Further, the report recommends that Congress fulfill the administration’s climate finance commitments. By ensuring adaptation and stability in fragile nations where climate stress is severe, the U.S. can help protect its economy and the global supply chain. Another pathway through which this goal can be met is the integration of climate considerations into the U.S. Strategy to Prevent Conflict and Promote Stability, which was released under the Trump administration in response to congressional requirements. Earlier this month, the Biden administration took a step in this direction through the formulation of a “prologue” to this strategy, which identified five regions and countries of priority for this strategy—Haiti, Libya, Coastal West Africa, Mozambique and Papua New Guinea—and committed the U.S. to “consider and address the risks posed by the impacts of climate change and other environmental security risks and test new ways of building climate resilience and deepen our understanding of the connections between fragility, peacebuilding and the environment.”

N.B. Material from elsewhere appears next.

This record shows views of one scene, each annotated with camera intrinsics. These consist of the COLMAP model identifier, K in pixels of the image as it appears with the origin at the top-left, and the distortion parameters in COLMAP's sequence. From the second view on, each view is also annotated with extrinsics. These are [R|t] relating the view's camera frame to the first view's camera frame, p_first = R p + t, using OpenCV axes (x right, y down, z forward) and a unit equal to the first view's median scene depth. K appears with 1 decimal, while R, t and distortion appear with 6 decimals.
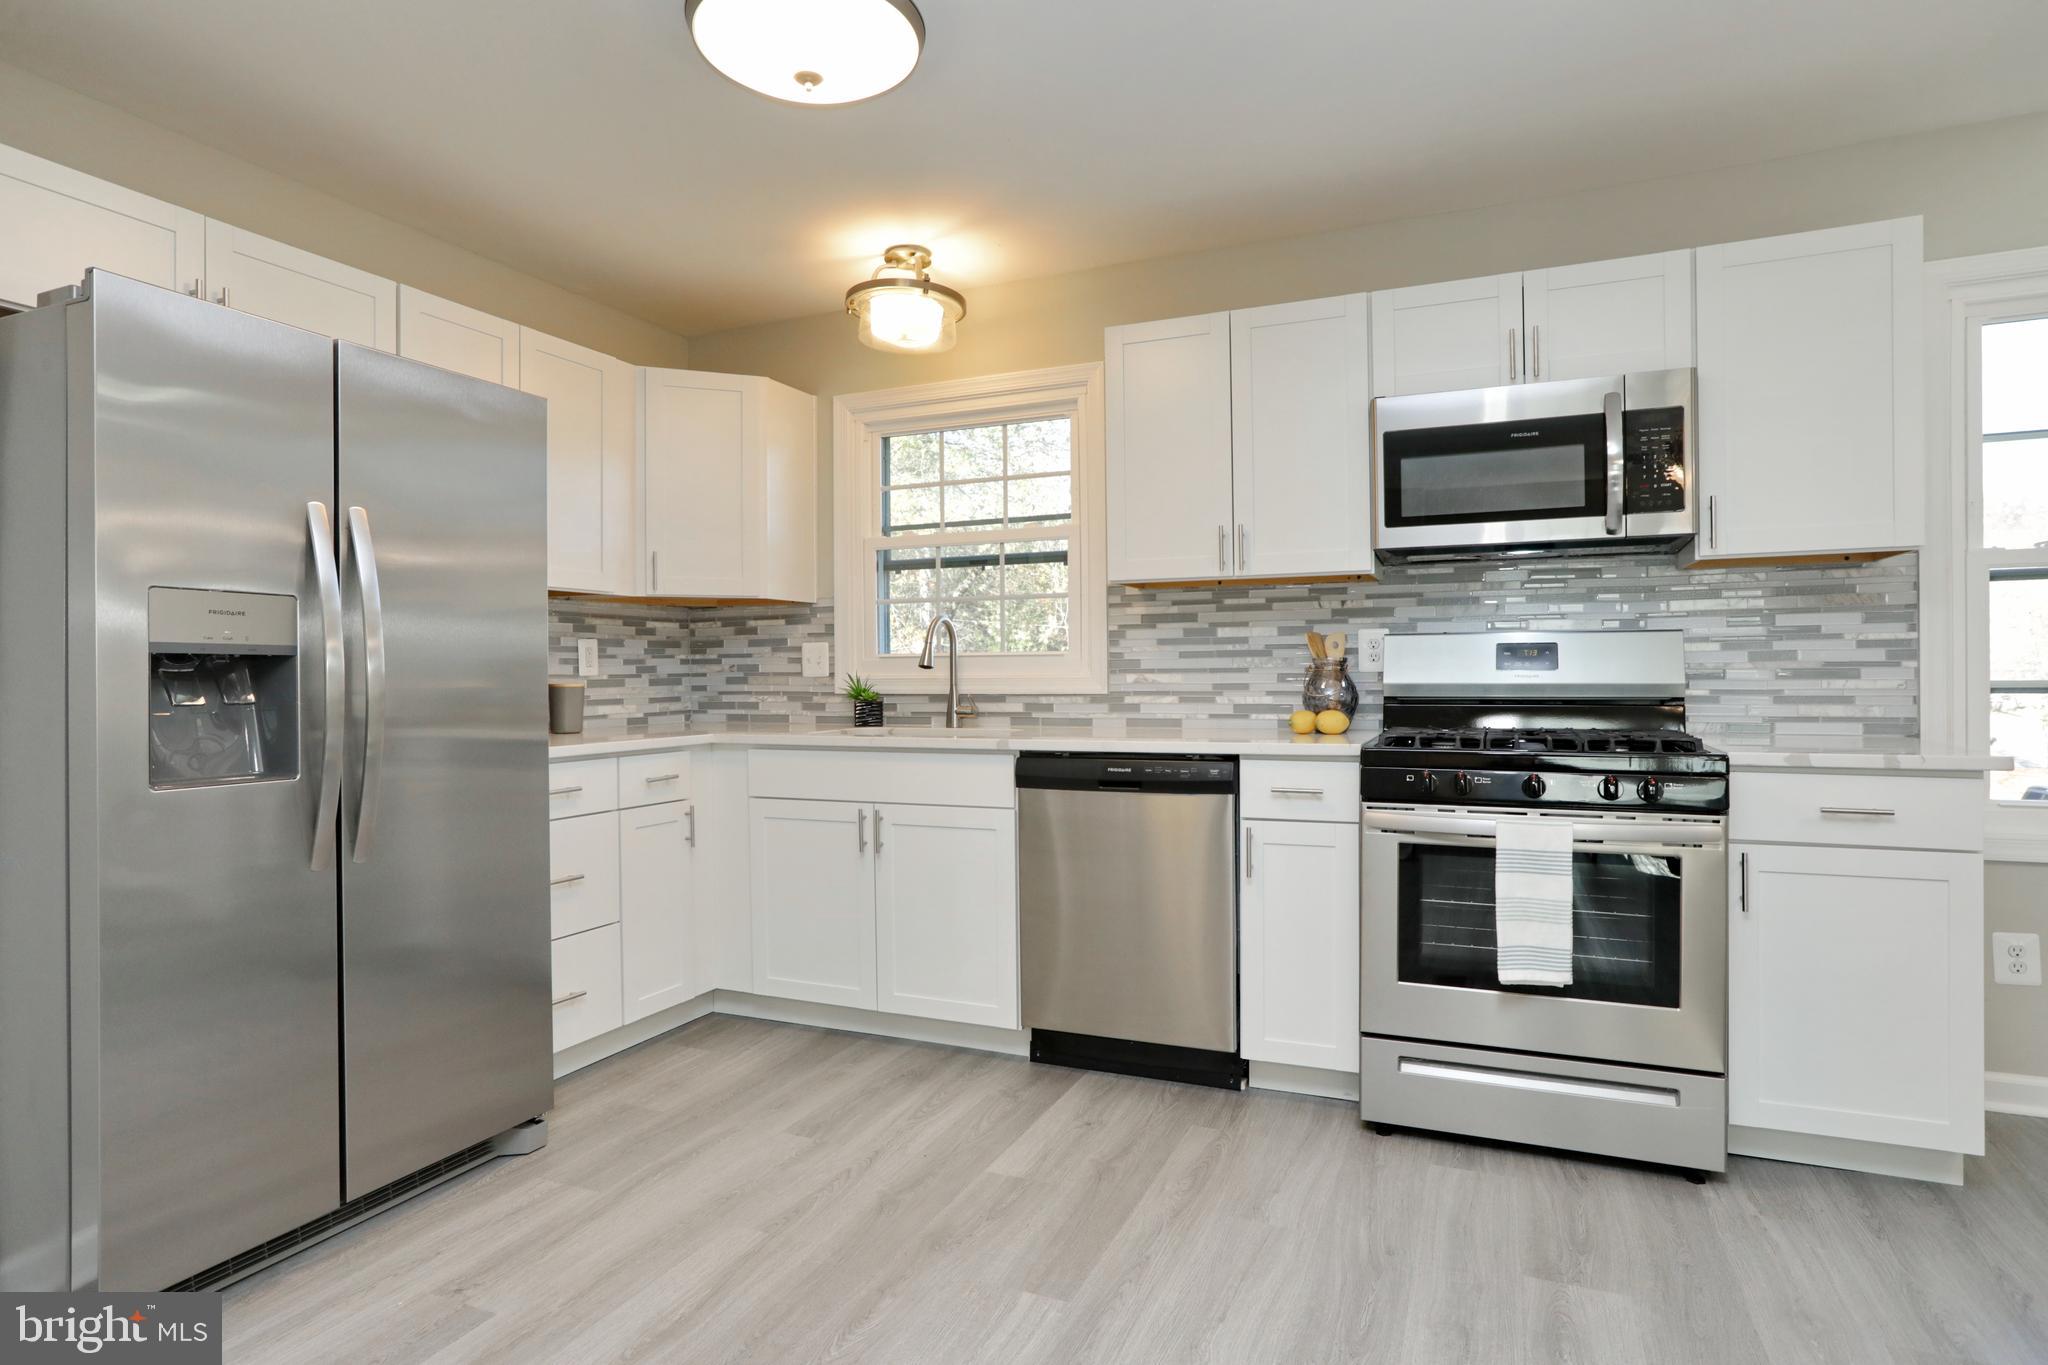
lens RADIAL K [[1091.1, 0, 1024.0], [0, 1091.1, 682.5], [0, 0, 1]] dist [-0.060515, 0.040172]
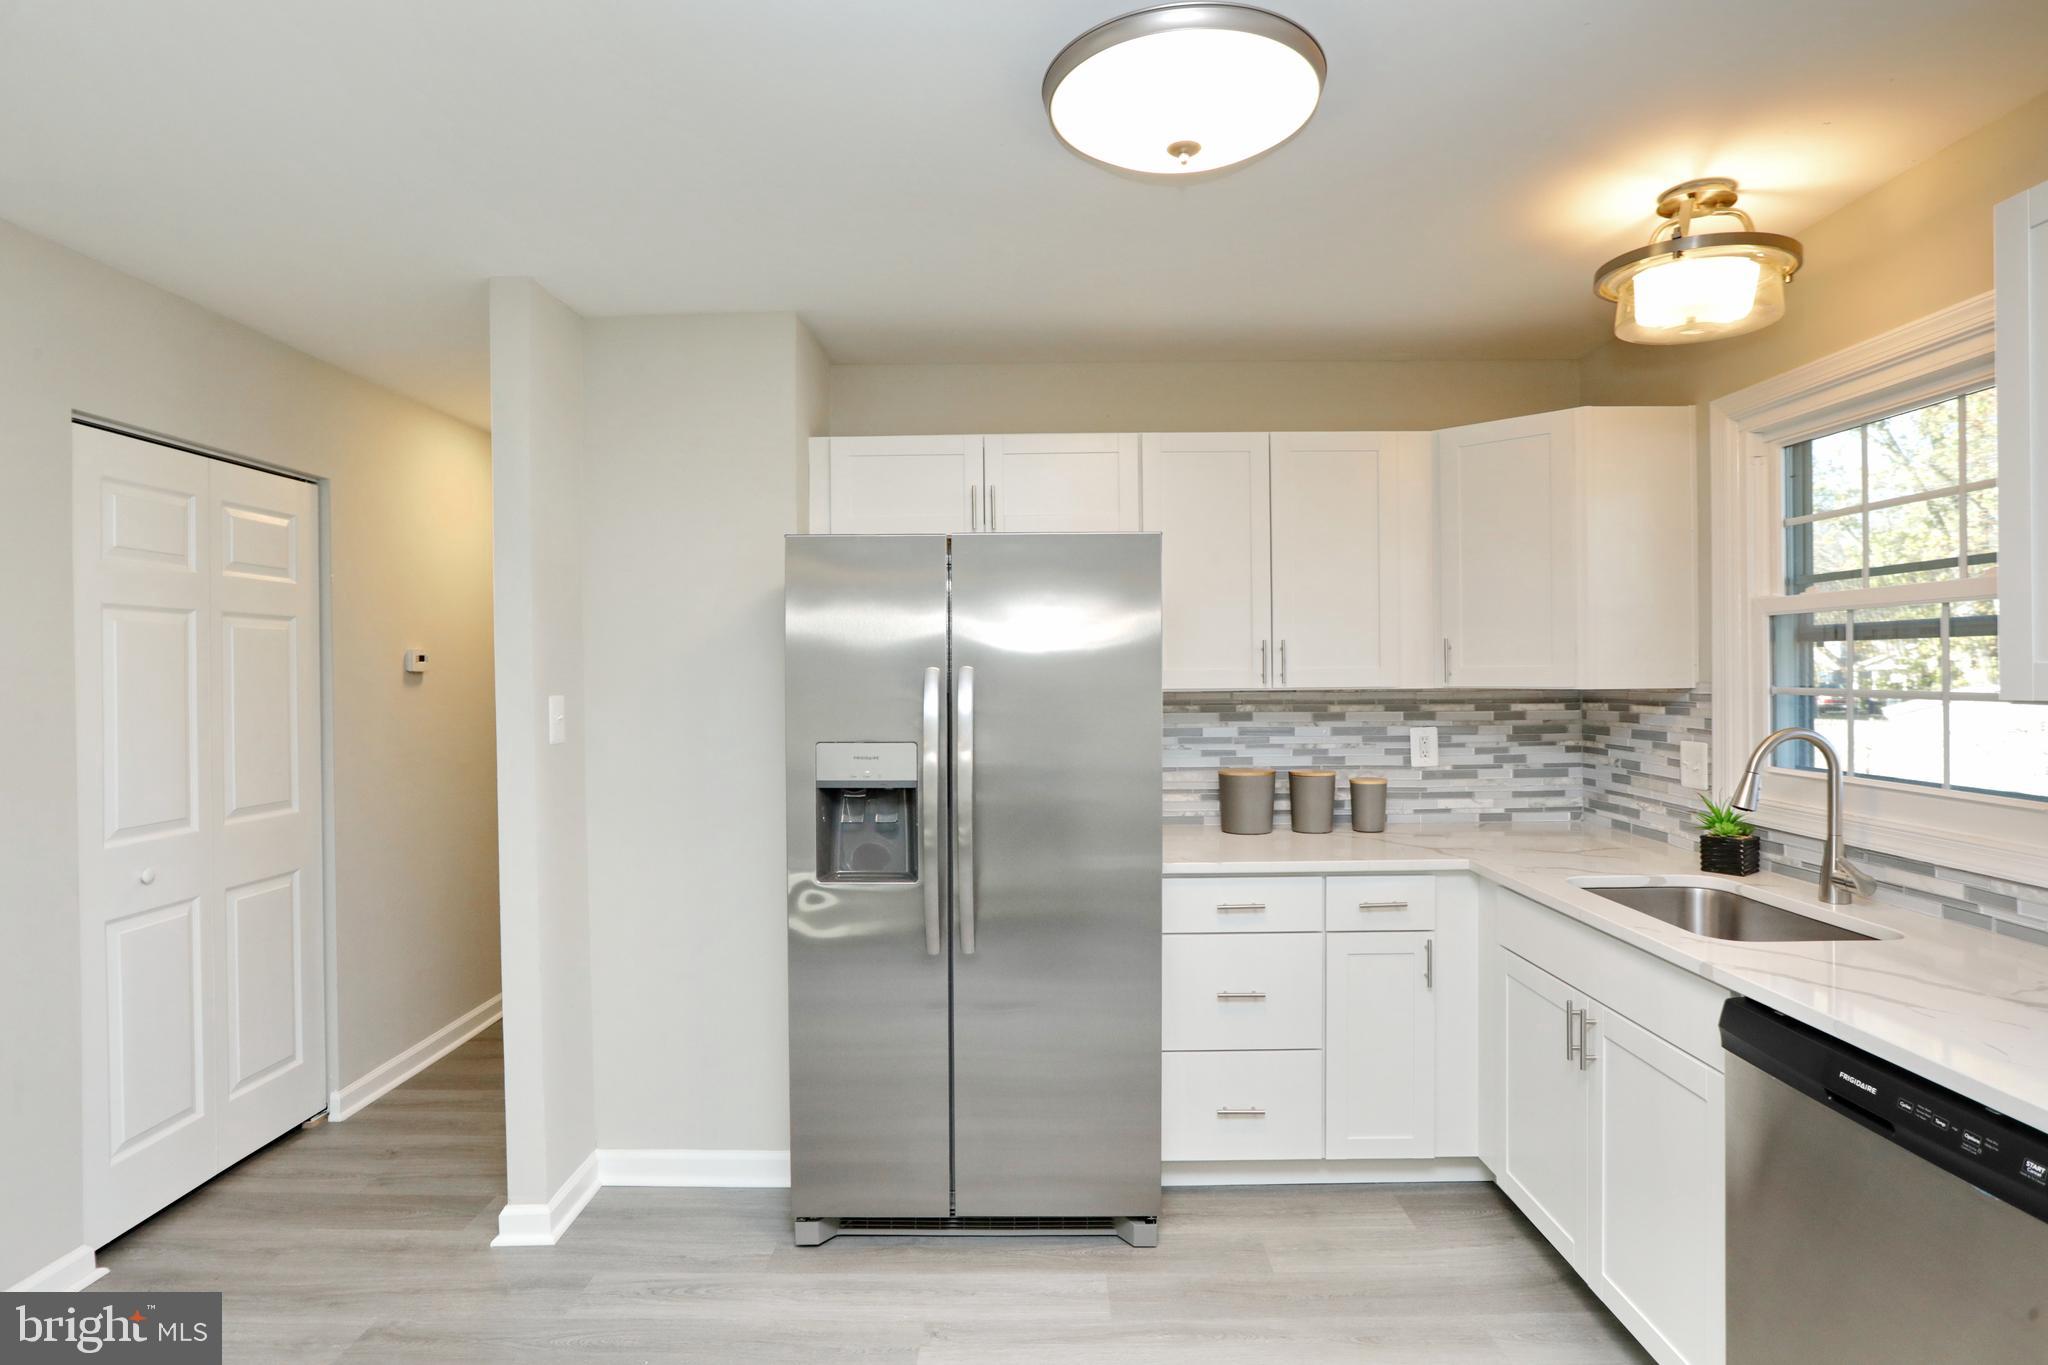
lens RADIAL K [[1052.3, 0, 1024.0], [0, 1052.3, 682.5], [0, 0, 1]] dist [-0.049672, 0.024614]
pose [[0.393665, 0.014630, -0.919138, 0.329263], [-0.002422, 0.999886, 0.014878, -0.103748], [0.919251, -0.003630, 0.393655, 0.370356]]
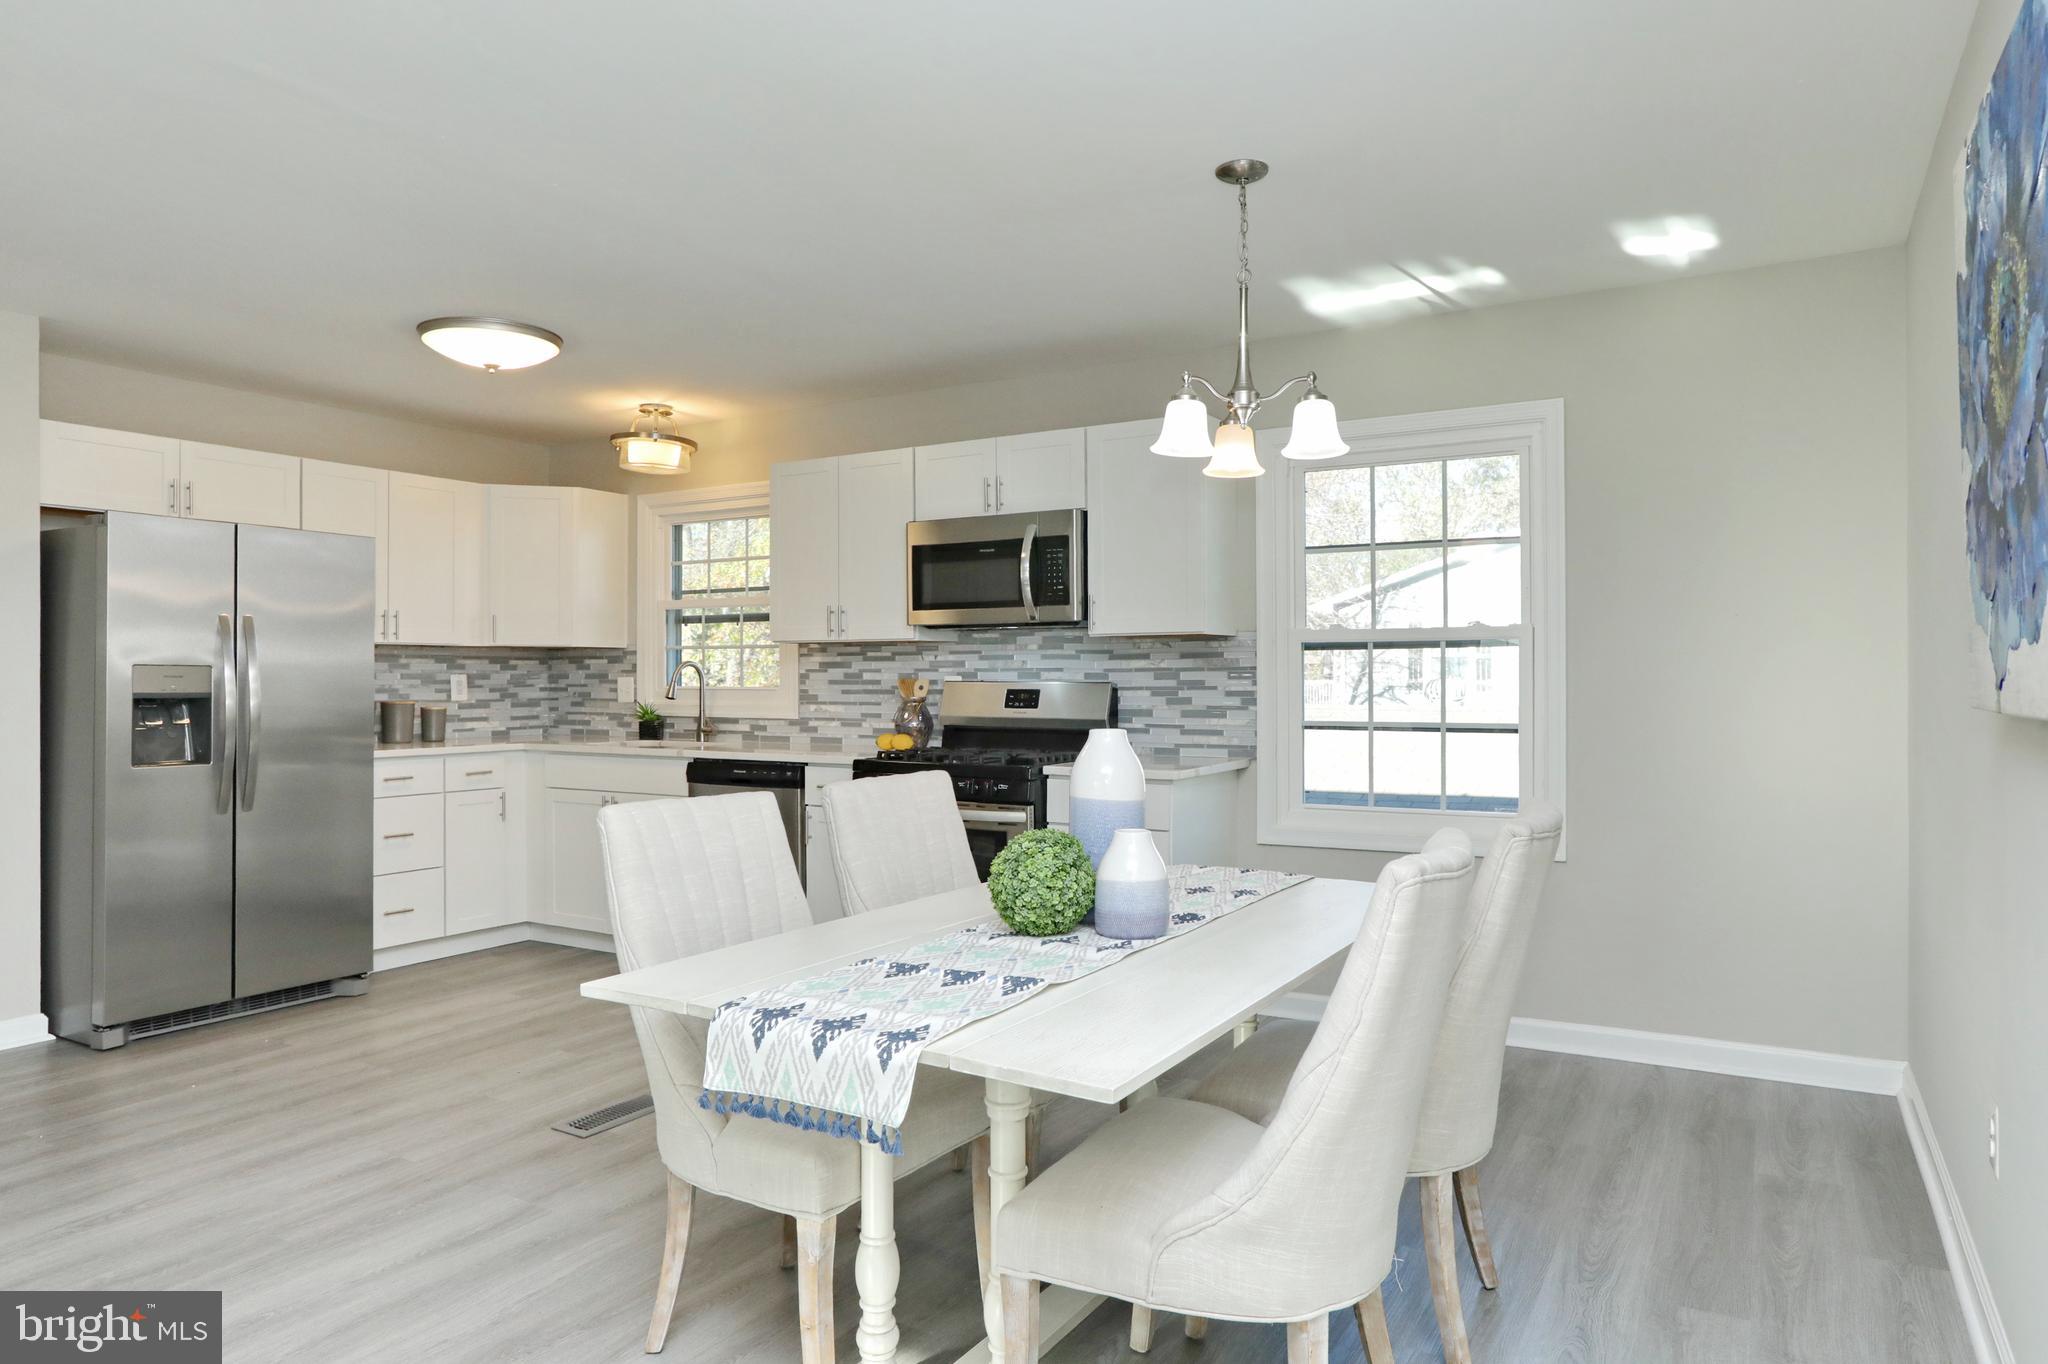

Under the final pillar, “Preparing for and Preventing Climate Impacts,” the report recommends more investments in resilience and a faster path toward net-zero emissions. To prepare for near-term climate security risks, the U.S. government must make more investments in resilient security infrastructure—the Defense Department alone has a trillion dollars worth of real property, so it will take a lot to climate-proof it. The report also proposes the design of a comprehensive National Adaptation Plan, coordinated across all levels of government and across the government-private sector divide. Given the increasing number of billion-dollar disasters that the U.S. has faced in recent years, it needs concrete, shared resilience goals and a framework for prioritizing risk reduction in federal, state and local investments.
At the same time, this pillar recognizes that the U.S. also must prevent the most catastrophic security outcomes from climate change in the second half of the century by moving as fast as possible to reduce emissions. Late last year, President Biden set aggressive emissions reduction targets for the federal government in Executive Order 14057, “Catalyzing Clean Energy Jobs and Industries Through Federal Sustainability.” The overarching goal of the executive order is to catalyze broader economy-wide action through the U.S. government’s buying power. In particular, that means driving increased demand for carbon pollution-free electricity and for electric vehicles. As the largest electricity user in the federal government, and as the federal agency with the largest nontactical vehicle fleet other than the U.S. Postal Service, the Defense Department must lead this catalytic strategy.
At its core—the national security apparatus in the U.S. was created to keep America and Americans safe. Doing so in the 21st century means tackling climate security risks—as multiple secretaries of defense, including James Mattis and Lloyd Austin, have recognized. This new report, “Challenge Accepted,” is a road map for policymakers to do just that. Let’s hope they follow it.